Arrivato in una cascina verso Trisobbio racconta l'accaduto e la notizia si diffonde immediatamente, avendò ciò del miracoloso. Per proteggere il quadro, venne dapprima costruita un edicola, poi successivamente la chiesetta. Al suo interno sono conservati diversi ex voto, segno di devozione alla madonna dell'Uvallare della popolazione di tutta la zona. Sotto il pronao, ai piedi della porta di accesso per secoli furono ritrovati dei neonati abbandonati, ossia gli "Esposti". Non si trattava solo di "figli della colpa" ma spesso di neonati a cui le famiglie non erano in grado di provvedere al loro sostentamento.

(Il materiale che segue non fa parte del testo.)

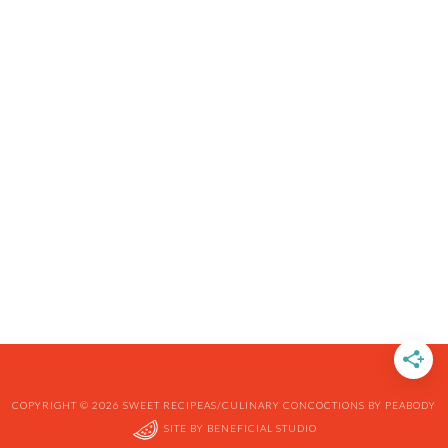
COPYRIGHT © 2026 SWEET RECIPEAS/CULINARY CONCOCTIONS BY PEABODY
SITE BY
BENEFICIAL STUDIO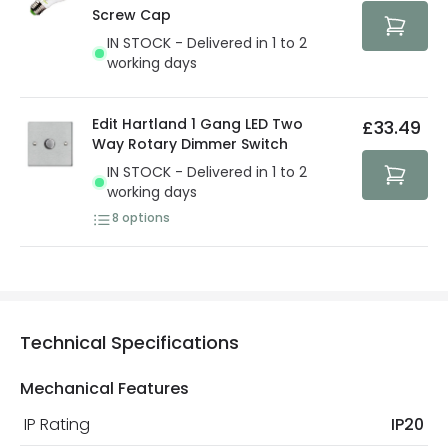
protected with all the security measures established in
Screw Cap
the current legislation
IN STOCK - Delivered in 1 to 2
working days
Edit Hartland 1 Gang LED Two
£33.49
Way Rotary Dimmer Switch
IN STOCK - Delivered in 1 to 2
working days
8
options
Technical Specifications
Mechanical Features
IP Rating
IP20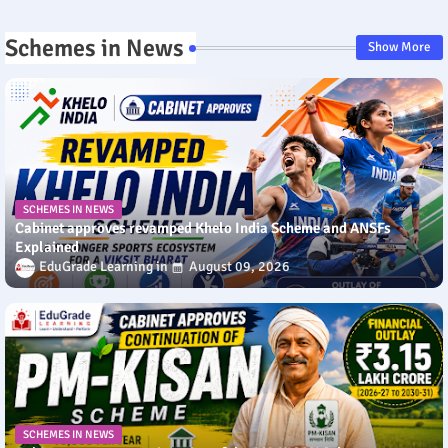
Schemes in News
Show More
SCHEMES IN NEWS
Cabinet approves revamped Khelo India Scheme and ANSFs
Explained
EduGrade Learning
August 09, 2026
SCHEMES IN NEWS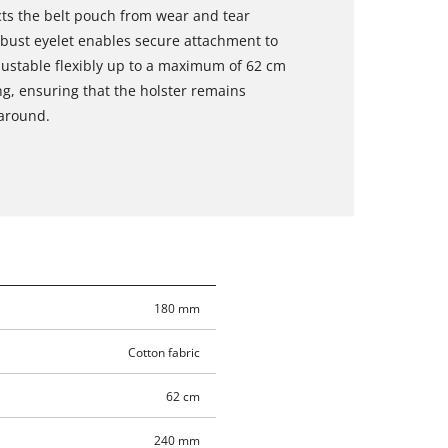
ects the belt pouch from wear and tear
bust eyelet enables secure attachment to
djustable flexibly up to a maximum of 62 cm
ng, ensuring that the holster remains
around.
180 mm
Cotton fabric
62 cm
240 mm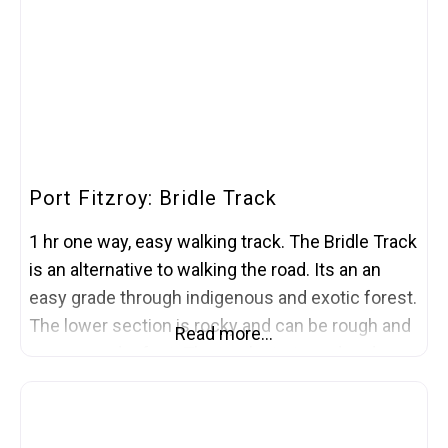
follows an ancient shoreline traversing the
Port Fitzroy: Bridle Track
1 hr one way, easy walking track. The Bridle Track
is an alternative to walking the road. Its an an
easy grade through indigenous and exotic forest.
The lower section is rocky and can be rough and
Read more…
uneven under foot. The track starts and ends on
Kaiaraara Road, just south of Port Fitzroy.
Information courtesy of the Department of
Conservation.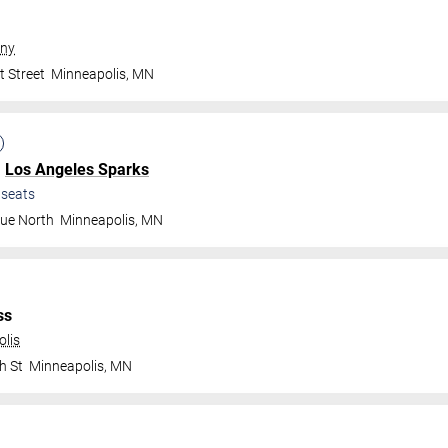
ny
t Street
Minneapolis
,
MN
.
Los Angeles Sparks
seats
nue North
Minneapolis
,
MN
ss
olis
h St
Minneapolis
,
MN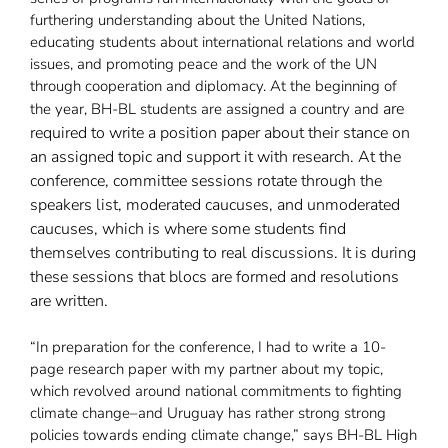
furthering understanding about the United Nations,
educating students about international relations and world
issues, and promoting peace and the work of the UN
through cooperation and diplomacy. At the beginning of
are
the year, BH-BL students are assigned a country and
required to write a position paper about their stance on
an assigned topic and support it with research. At the
conference, committee sessions rotate through the
speakers list, moderated caucuses, and unmoderated
caucuses, which is where some students find
themselves contributing to real discussions. It is during
these sessions that blocs are formed and resolutions
are written.
“In preparation for the conference, I had to write a 10-
page research paper with my partner about my topic,
which revolved around national commitments to fighting
climate change–and Uruguay has rather strong strong
policies towards ending climate change,” says BH-BL High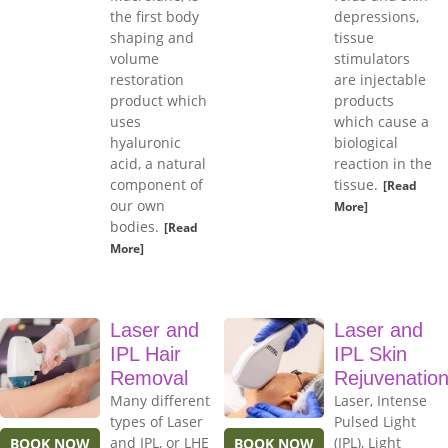
the first body
depressions,
shaping and
tissue
volume
stimulators
restoration
are injectable
product which
products
uses
which cause a
hyaluronic
biological
acid, a natural
reaction in the
component of
tissue.
[Read
our own
More]
bodies.
[Read
More]
Laser and
Laser and
IPL Hair
IPL Skin
Removal
Rejuvenatio
Many different
Laser, Intense
types of Laser
Pulsed Light
and IPL, or LHE
(IPL), Light
BOOK NOW
BOOK NOW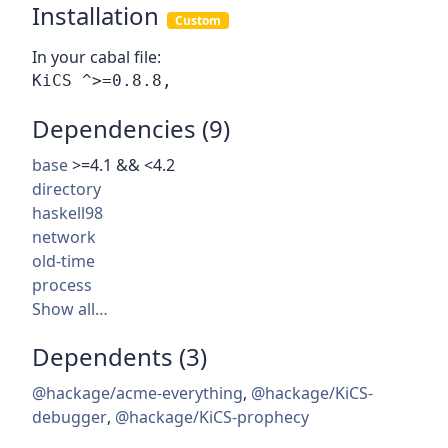
Installation
Custom
In your cabal file:
Dependencies (9)
base
>=4.1 && <4.2
directory
haskell98
network
old-time
process
Show all…
Dependents (3)
@hackage/acme-everything
,
@hackage/KiCS-
debugger
,
@hackage/KiCS-prophecy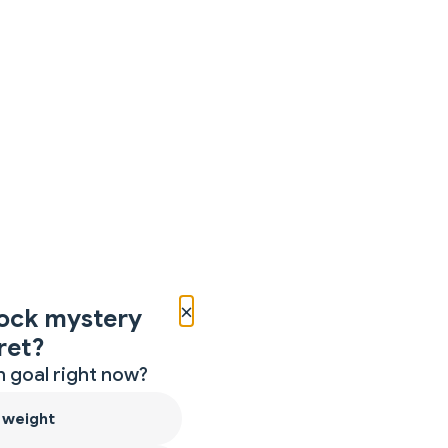
×
ock mystery
ret?
 goal right now?
 weight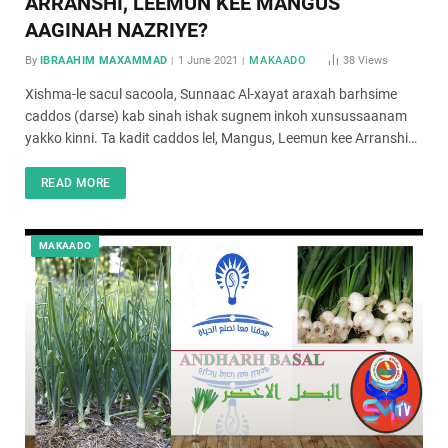
ARRANSHI, LEEMUN KEE MANGUS
AAGINAH NAZRIYE?
By
IBRAAHIM MAXAMMAD
1 June 2021
MAKAADO
38
Views
Xishma-le sacul sacoola, Sunnaac Al-xayat araxah barhsime
caddos (darse) kab sinah ishak sugnem inkoh xunsussaanam
yakko kinni. Ta kadit caddos lel, Mangus, Leemun kee Arranshi…
READ MORE
MAKAADO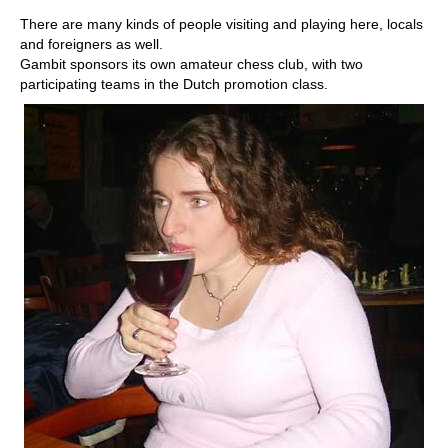
There are many kinds of people visiting and playing here, locals
and foreigners as well.
Gambit sponsors its own amateur chess club, with two
participating teams in the Dutch promotion class.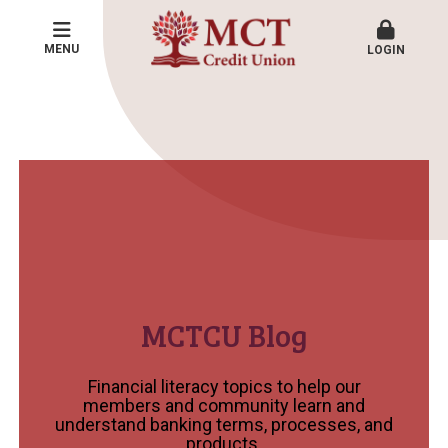
MENU
LOGIN
MCTCU Blog
Financial literacy topics to help our
members and community learn and
understand banking terms, processes, and
products.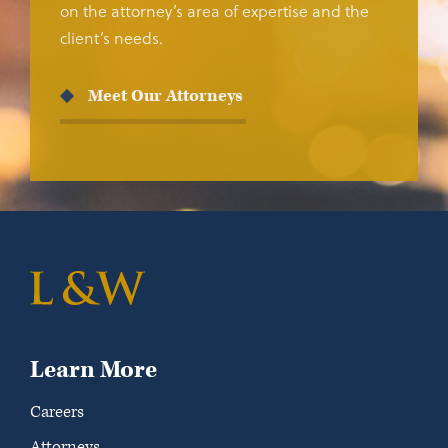
on the attorney’s area of expertise and the
client’s needs.
Meet Our Attorneys
Learn More
Careers
Attorneys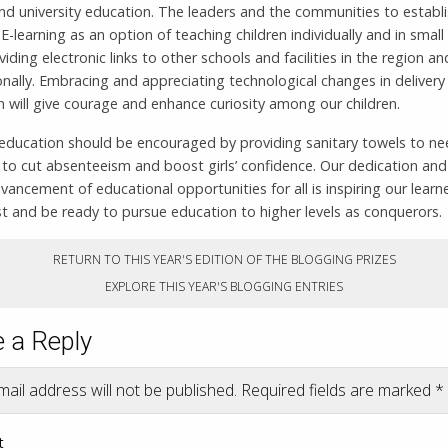
nd university education. The leaders and the communities to establ
-learning as an option of teaching children individually and in smal
viding electronic links to other schools and facilities in the region an
onally. Embracing and appreciating technological changes in delivery
 will give courage and enhance curiosity among our children.
d education should be encouraged by providing sanitary towels to n
 to cut absenteeism and boost girls’ confidence. Our dedication and
vancement of educational opportunities for all is inspiring our learn
est and be ready to pursue education to higher levels as conquerors.
RETURN TO THIS YEAR'S EDITION OF THE BLOGGING PRIZES
EXPLORE THIS YEAR'S BLOGGING ENTRIES
 a Reply
ail address will not be published.
Required fields are marked
*
t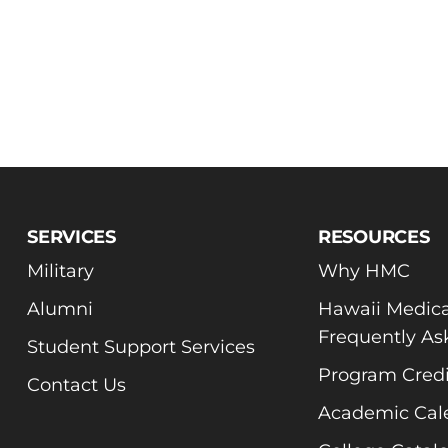
SERVICES
RESOURCES
Military
Why HMC
Alumni
Hawaii Medica
Frequently As
Student Support Services
Program Credi
Contact Us
Academic Cal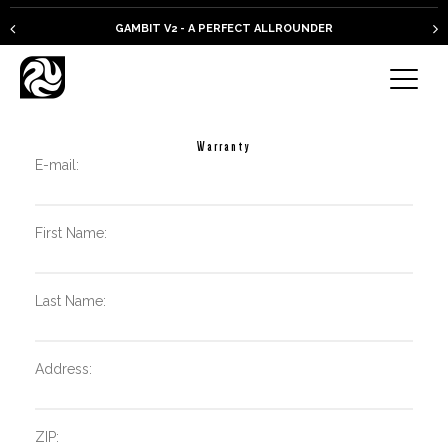
GAMBIT V2 - A PERFECT ALLROUNDER
Warranty
E-mail:
First Name:
Last Name:
Address:
ZIP: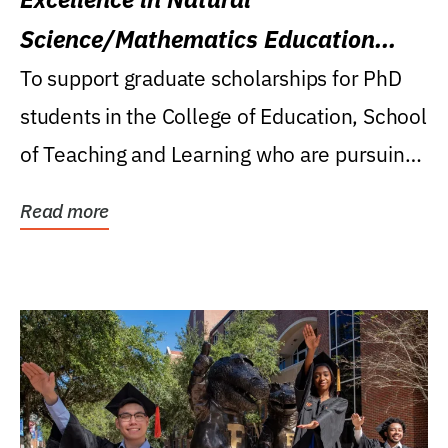
Science/Mathematics Education
Research Award
To support graduate scholarships for PhD
students in the College of Education, School
of Teaching and Learning who are pursuing
careers...
Read more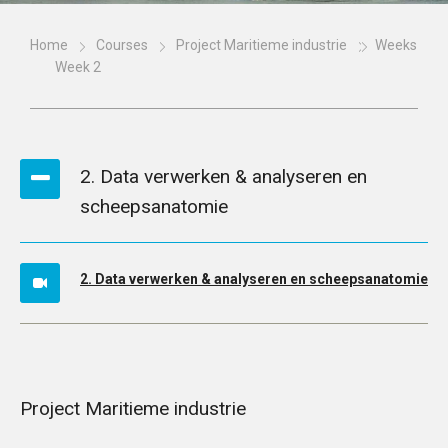
Home
Courses
Project Maritieme industrie
Weeks
Week 2
2. Data verwerken & analyseren en
scheepsanatomie
2. Data verwerken & analyseren en scheepsanatomie
Project Maritieme industrie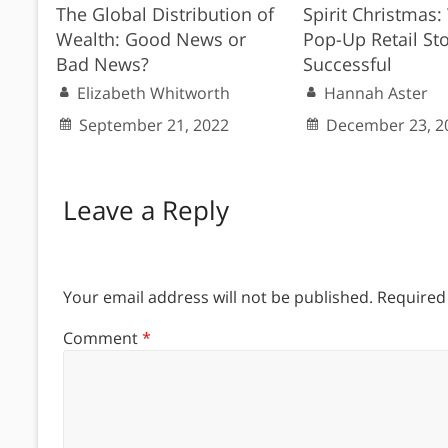
The Global Distribution of
Spirit Christmas
Wealth: Good News or
Pop-Up Retail St
Bad News?
Successful
Elizabeth Whitworth
Hannah Aster
September 21, 2022
December 23, 2
Leave a Reply
Your email address will not be published.
Required
Comment
*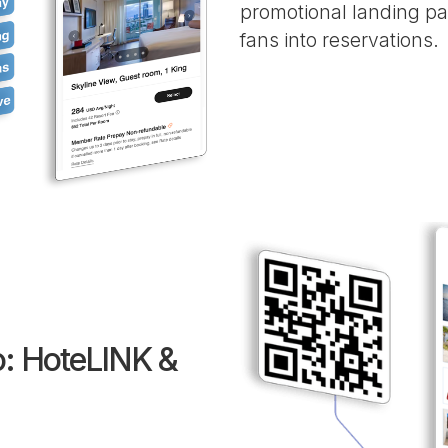
promotional landing pa
fans into reservations.
: HoteLINK &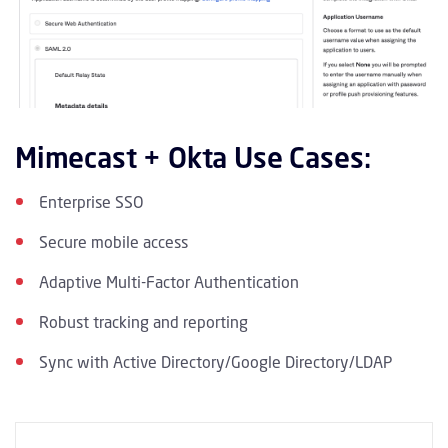
Mimecast + Okta Use Cases:
Enterprise SSO
Secure mobile access
Adaptive Multi-Factor Authentication
Robust tracking and reporting
Sync with Active Directory/Google Directory/LDAP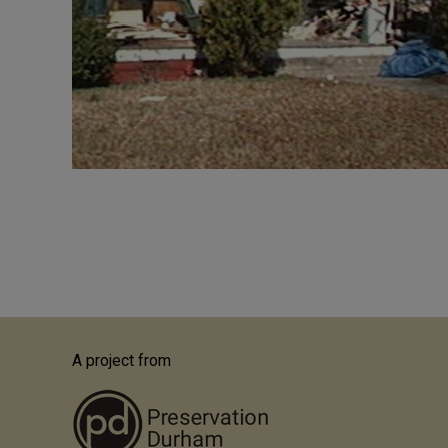
Pagination
A project from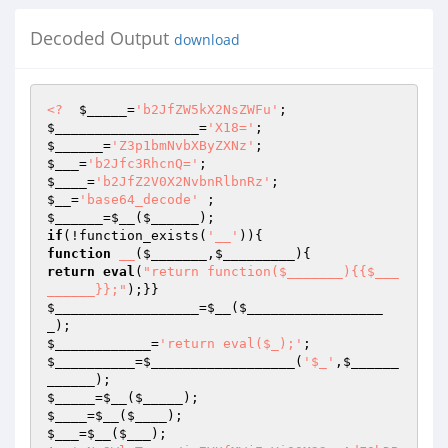
Decoded Output
download
<?
$_____
=
'b2JfZW5kX2NsZWFu'
$__________________
=
'X18='
$______
=
'Z3p1bmNvbXByZXNz'
$___
=
'b2Jfc3RhcnQ='
$____
=
'b2JfZ2V0X2NvbnRlbnRz'
$__
=
'base64_decode'
$______
=
$__
(
$______
if
(!function_exists(
'__'
function
__
(
$_______
,
$_________
)
return
eval
(
"return function($_______){{$___
______}};"
$__________________
=
$__
(
$_________________
_
$____________
=
'return eval($_);'
$__________
=
$__________________
(
'$_'
,
$______
______
$_____
=
$__
(
$_____
$____
=
$__
(
$____
$___
=
$__
(
$___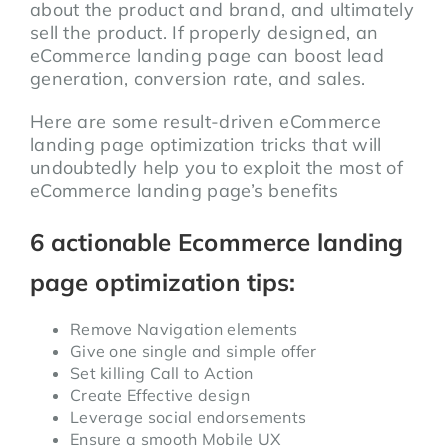
about the product and brand, and ultimately
sell the product. If properly designed, an
eCommerce landing page can boost lead
generation, conversion rate, and sales.
Here are some result-driven eCommerce
landing page optimization tricks that will
undoubtedly help you to exploit the most of
eCommerce landing page’s benefits
6 actionable Ecommerce landing
page optimization tips:
Remove Navigation elements
Give one single and simple offer
Set killing Call to Action
Create Effective design
Leverage social endorsements
Ensure a smooth Mobile UX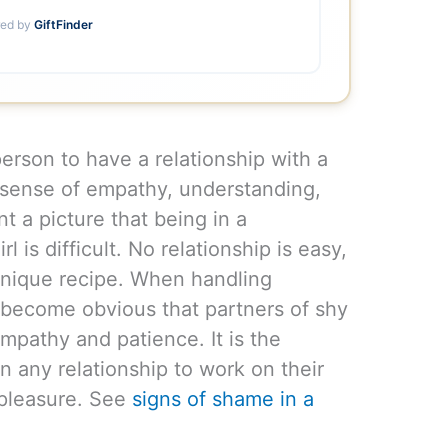
ed by
GiftFinder
person to have a relationship with a
 sense of empathy, understanding,
nt a picture that being in a
rl is difficult. No relationship is easy,
 unique recipe. When handling
s become obvious that partners of shy
pathy and patience. It is the
in any relationship to work on their
 pleasure. See
signs of shame in a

Compito degli eremiti era compito di raccogliere i bambini, portarli in paese, in parrocchia affinché venissero subito battezzati al fine di evitare che in caso di morte non potesse raggiungere il paradiso. Venivano successivamente registrati in Comune con il cognome di Uvallare o Uvalare e se era femmina con il nome di Maria. La denominazione Uvallare o Uvallara potrebbe significare "ara dell'uva" e ciò induce a credere che vi fosse un sacello dedicato al qualche divinità pagana protettrice dei raccolti, in particolare dell'uva.
Proseguo il mio girovagare fino a raggiungere la borgata di San Quirico, un tempo detta "delle Cascine" che si distende sulla cresta delle colline a 307 metri slm. All'incrocio delle tre strade si erge la chiesa di San Quirico che da il nome alla borgata. Forse edificata nel XVIII secolo e dedicata alla Nostra Signora delle Grazie e a San Quirico, quindi alla Madonna della Neve. Fu riedificata nel 1881 su disegno dell'architetto conte Giuseppe Ferrari d'Orsara.
La chiesetta con tetto a capanna è realizzata in tufo e mattoni. Presenta un portone centrale con lunetta affrescata, protetta da un piccolo accenno di pronao con timpano a capanna sorretto da due colonne in pietra. Il portale è affiancato da due strette ed alte finestre con arco a tutto sesto. L'edificio presenta un basamento in grandi conci di tufo che corrono intorno all'edificio, compreso il campanile. Sopra al protiro vi è una croce realizzata nello scasso del tufo, affiancata da due alte e strette finestre con arco a tutto sesto. Sotto il culmine del tetto un coronamento ad archetti in laterizio che corre su tutta la facciata, interrotta centralmente sotto il culmine da una finestra stretta ed allungata ad arco a tutto sesto, tamponata. IL campanile è cuspidato arricchito da quattro pinnacoli.
È il momento di fare visita al mio amico, il Geo, così lo chiamavo quando svolgeva attività di geometra. Con lui posso andare a vedere gli Infernot, stanze ipogee scavate nella roccia tufacea e realizzate sotto le case. Costruite sicuramente oltre due secoli fa, erano utilizzare per conservare i cibi al fresco ma soprattutto, ieri come oggi per conservare il vino. Talvolta gli Infernot dispongono di cisterne per la raccolta di acqua piovana, sono luoghi meravigliosi dove poter stappare una bottiglia di dolcetto fresco e berlo, sorseggiandolo lentamente rende tutto veramente piacevole. Ormai è il momento di Orsara Bormida e i suoi paesaggi incantevoli. Oggi mi sono imbattuto in piccoli borghi dai vicoli tortuosi e dalle piccole piazzette accoglienti, dove ho altresì potuto assaggiare le prelibatezze locali e vini prodotti in loco.
Rientro a casa arricchito dall'esperienza e grati per aver avuto l'opportunità di esplorare le meraviglie delle colline del Monferrato acquese.